The ghostly exclusion zone surrounding Fukushima Daichii nuclear plant felt more real. The danger was showing its consequences. The nature was starting to reclaim the town. It felt like walking in a floating world painting, everything was silent.
Two years later my beautiful son was born. His mother and I are still wondering what the effects of the radiation are while he was in her womb.
In the wake of Fukushima Daiichi meltdown, I face the fears of the nuclear era, pondering pregnancy and fatherhood in a transfigured Tokyo with the landscapes of the Zone and the portraits of people who decided not to leave.
Is the image of Kagerou just an illusion, or was the nuclear heat haze showing the true nature of things? Life goes on, no matter whether you are in Tokyo, Yokohama or Fukushima, we are at the mercy of politics and fate.
「陽炎」、それは砂漠の中の泉、放射性物質の崩壊熱、目に見えず、そして拡散する。福島第1原発が津波の被害を受けた翌日の20011年3月12日、静寂が支配する東京で目覚めた私は視界がぼやけ、歪んでいることに気づいた。原発から250キロ離れている東京では何事もなかったかのように日常が営まれていた。津波による目に見える被害とは異なり、目に見えない放射能汚染の危険は別世界のように感じられた。
福島第1原発を中心とした無人の避難区域の存在が、私にはよりリアリティを増して感じられた。やがて自然は再生を始め、町をも飲み込んだ。静寂が町を支配し、まるで絵の中の浮遊した世界を歩いているかのようだった。
2年後、玉のような息子が誕生した。彼がまだ母親の胎内にいた頃から、私たち夫婦は胎内被爆の影響を未だに案じていた。

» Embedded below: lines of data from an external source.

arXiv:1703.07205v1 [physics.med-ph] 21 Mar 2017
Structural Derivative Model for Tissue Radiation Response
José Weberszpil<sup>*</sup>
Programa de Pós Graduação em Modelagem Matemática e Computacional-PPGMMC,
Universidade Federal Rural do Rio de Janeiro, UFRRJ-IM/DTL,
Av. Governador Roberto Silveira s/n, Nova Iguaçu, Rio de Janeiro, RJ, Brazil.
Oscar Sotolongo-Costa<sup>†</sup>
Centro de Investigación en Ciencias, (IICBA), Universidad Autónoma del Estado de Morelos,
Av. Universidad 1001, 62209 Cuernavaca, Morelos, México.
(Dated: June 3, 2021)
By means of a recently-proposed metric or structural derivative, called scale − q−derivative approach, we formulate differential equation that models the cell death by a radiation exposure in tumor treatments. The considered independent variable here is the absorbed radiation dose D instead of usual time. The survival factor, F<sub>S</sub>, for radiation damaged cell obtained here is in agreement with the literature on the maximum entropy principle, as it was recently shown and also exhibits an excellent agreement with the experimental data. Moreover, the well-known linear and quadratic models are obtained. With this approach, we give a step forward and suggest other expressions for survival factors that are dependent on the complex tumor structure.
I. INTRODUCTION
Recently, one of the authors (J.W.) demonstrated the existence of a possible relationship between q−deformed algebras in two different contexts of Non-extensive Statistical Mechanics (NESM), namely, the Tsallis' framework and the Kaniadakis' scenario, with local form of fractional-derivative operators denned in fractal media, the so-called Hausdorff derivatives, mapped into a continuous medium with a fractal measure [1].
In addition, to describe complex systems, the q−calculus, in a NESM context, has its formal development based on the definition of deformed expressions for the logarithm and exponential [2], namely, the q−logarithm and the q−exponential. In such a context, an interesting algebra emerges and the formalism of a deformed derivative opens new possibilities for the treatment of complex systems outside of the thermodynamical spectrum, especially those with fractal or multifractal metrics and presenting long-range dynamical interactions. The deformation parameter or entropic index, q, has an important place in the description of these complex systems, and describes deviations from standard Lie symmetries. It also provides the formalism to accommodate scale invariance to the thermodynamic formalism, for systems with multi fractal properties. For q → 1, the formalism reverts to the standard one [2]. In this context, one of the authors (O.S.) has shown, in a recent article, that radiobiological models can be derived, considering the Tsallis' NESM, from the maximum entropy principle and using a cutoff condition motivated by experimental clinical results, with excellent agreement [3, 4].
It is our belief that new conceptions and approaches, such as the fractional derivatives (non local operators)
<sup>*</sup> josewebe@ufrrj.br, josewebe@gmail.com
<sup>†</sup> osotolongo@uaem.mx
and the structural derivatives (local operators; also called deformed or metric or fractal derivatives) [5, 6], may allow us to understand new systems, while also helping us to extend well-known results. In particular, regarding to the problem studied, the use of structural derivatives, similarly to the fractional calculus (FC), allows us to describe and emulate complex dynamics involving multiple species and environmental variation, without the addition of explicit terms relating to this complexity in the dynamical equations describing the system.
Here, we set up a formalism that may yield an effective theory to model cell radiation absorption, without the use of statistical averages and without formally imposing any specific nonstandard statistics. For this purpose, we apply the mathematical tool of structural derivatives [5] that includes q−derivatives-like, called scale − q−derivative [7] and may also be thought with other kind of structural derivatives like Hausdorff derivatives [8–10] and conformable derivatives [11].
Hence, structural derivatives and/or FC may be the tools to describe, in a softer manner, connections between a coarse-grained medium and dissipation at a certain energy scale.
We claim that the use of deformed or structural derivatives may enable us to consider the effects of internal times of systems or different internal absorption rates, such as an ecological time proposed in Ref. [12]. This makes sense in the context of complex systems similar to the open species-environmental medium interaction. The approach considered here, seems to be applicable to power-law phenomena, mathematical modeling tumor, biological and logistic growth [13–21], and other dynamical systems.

この物語は、福島第一原発のメルトダウンをきっかけに放射能の恐怖に否応なく飲み込まれた私が、息子を授かって父親となり、変貌した東京の風景と同時に避難区域となった土地の風景とそこに残ることを決意した人々のポートレートを撮影した写真が織りなす物語である。
「陽炎」とは単なる幻影だったのだろうか。はたまた核分裂による熱によって物事の本質が炙り出されたのだろうか。東京であろうが福島であろうが、政治と運命に翻弄されながら、それでも我々の人生は続く。

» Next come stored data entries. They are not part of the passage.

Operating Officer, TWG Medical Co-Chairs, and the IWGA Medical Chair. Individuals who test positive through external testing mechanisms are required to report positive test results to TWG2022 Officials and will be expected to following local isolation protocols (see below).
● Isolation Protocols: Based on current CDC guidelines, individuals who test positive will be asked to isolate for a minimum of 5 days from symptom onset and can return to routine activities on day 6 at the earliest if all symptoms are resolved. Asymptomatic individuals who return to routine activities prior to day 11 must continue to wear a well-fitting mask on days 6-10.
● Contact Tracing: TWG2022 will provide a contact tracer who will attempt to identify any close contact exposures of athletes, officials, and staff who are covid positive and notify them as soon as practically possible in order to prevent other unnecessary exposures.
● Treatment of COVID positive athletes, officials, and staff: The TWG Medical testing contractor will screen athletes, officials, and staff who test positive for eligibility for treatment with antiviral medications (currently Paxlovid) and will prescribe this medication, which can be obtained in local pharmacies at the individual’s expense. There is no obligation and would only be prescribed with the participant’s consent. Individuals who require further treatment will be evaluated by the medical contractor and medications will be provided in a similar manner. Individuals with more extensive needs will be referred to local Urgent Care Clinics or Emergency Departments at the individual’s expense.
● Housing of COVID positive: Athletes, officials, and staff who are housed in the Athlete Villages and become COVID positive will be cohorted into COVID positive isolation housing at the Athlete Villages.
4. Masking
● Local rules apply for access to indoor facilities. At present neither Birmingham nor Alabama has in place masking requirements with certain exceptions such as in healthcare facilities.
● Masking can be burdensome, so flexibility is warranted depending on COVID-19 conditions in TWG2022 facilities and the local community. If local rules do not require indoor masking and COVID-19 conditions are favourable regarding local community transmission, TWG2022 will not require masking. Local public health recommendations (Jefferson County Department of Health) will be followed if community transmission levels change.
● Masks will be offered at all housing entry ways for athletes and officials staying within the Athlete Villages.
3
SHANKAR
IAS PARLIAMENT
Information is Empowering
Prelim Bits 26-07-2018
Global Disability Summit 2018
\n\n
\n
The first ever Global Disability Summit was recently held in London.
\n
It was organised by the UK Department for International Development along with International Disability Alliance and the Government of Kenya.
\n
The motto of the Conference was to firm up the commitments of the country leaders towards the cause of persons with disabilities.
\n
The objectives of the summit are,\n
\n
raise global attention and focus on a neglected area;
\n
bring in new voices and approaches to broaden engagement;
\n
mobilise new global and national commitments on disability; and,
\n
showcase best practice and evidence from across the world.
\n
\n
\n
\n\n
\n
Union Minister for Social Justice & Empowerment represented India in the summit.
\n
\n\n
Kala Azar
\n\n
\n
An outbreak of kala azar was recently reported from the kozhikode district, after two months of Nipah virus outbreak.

I majored in Sociology at Meiji Gakuin University and since graduating, I’ve been a photographer based in Japan. I always try to put my conscience on neutral and see society as it is. For me, to tell a story is to understand society and myself. In addition to making my own photographs, I also use archives and other kinds of materials if it works for telling the story.
Kagerou consists of two different stories, Fukushima and Tokyo. About a month after the Fukushima disaster, I went to Minamisōma, which is about 30 km from Fukushima Daiichi Nuclear Plant, and documented the landscape and the people who decided to stay. I visited there often. Apart from Fukushima project, I shot the landscape in Tokyo and my son, who was born two years after the disaster.

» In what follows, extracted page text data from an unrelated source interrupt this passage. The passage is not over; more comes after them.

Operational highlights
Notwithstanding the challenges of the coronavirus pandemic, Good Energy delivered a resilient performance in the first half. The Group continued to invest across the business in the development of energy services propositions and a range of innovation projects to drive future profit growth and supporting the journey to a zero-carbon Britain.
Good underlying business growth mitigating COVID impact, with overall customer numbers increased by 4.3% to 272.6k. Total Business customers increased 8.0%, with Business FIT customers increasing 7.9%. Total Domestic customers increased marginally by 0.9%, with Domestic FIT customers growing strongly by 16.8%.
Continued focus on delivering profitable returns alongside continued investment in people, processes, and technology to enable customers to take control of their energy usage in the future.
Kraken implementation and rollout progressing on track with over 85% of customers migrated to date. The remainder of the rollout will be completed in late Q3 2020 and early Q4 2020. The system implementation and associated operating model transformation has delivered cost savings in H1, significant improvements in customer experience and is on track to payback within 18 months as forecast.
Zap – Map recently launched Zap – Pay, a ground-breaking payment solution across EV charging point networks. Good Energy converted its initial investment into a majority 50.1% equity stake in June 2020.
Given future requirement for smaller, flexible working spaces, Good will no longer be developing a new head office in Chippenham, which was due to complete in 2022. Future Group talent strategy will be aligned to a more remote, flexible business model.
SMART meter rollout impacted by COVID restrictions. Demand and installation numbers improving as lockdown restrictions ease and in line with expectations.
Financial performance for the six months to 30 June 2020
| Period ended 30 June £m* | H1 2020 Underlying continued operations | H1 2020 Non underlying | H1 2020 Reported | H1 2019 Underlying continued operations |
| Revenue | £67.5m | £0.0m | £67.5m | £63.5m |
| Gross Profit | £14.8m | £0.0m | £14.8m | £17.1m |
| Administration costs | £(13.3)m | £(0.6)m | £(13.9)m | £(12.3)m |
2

I was trying to think of how to publish the Fukushima project with multiple layers. There have been many stories published about Fukushima. I finally decided to combine the Fukushima story and the Tokyo story so that I could show Fukushima from a unique point of view - a father’s point of view. I tried to avoid the typical narrative that is often told about radiation. Instead, I used many metaphors, in hopes of drawing attention to the invisible fears and anxiety around it for the future.
Radiation and viruses are invisible, and many news stories about them, including true and fake stories, appear on TV and SNS. Because of this, fears spread dramatically like a virus and people become fearful. Poor people are always affected most by these disasters. After the Fukushima disaster, people were forced to be separated from nature, but this time people are isolated and realize how important nature is. Whatever happens, life goes on.
Human beings are fragile. We realize we are helpless in the face of nature. There seems to be no choice but to accept everything that happens and to try our best to live. It’s time to understand that we should give up the idea of destroying and conquering the virus. Instead, we should coexist with it in this pandemic situation. I believe we can adapt ourselves to our new circumstances.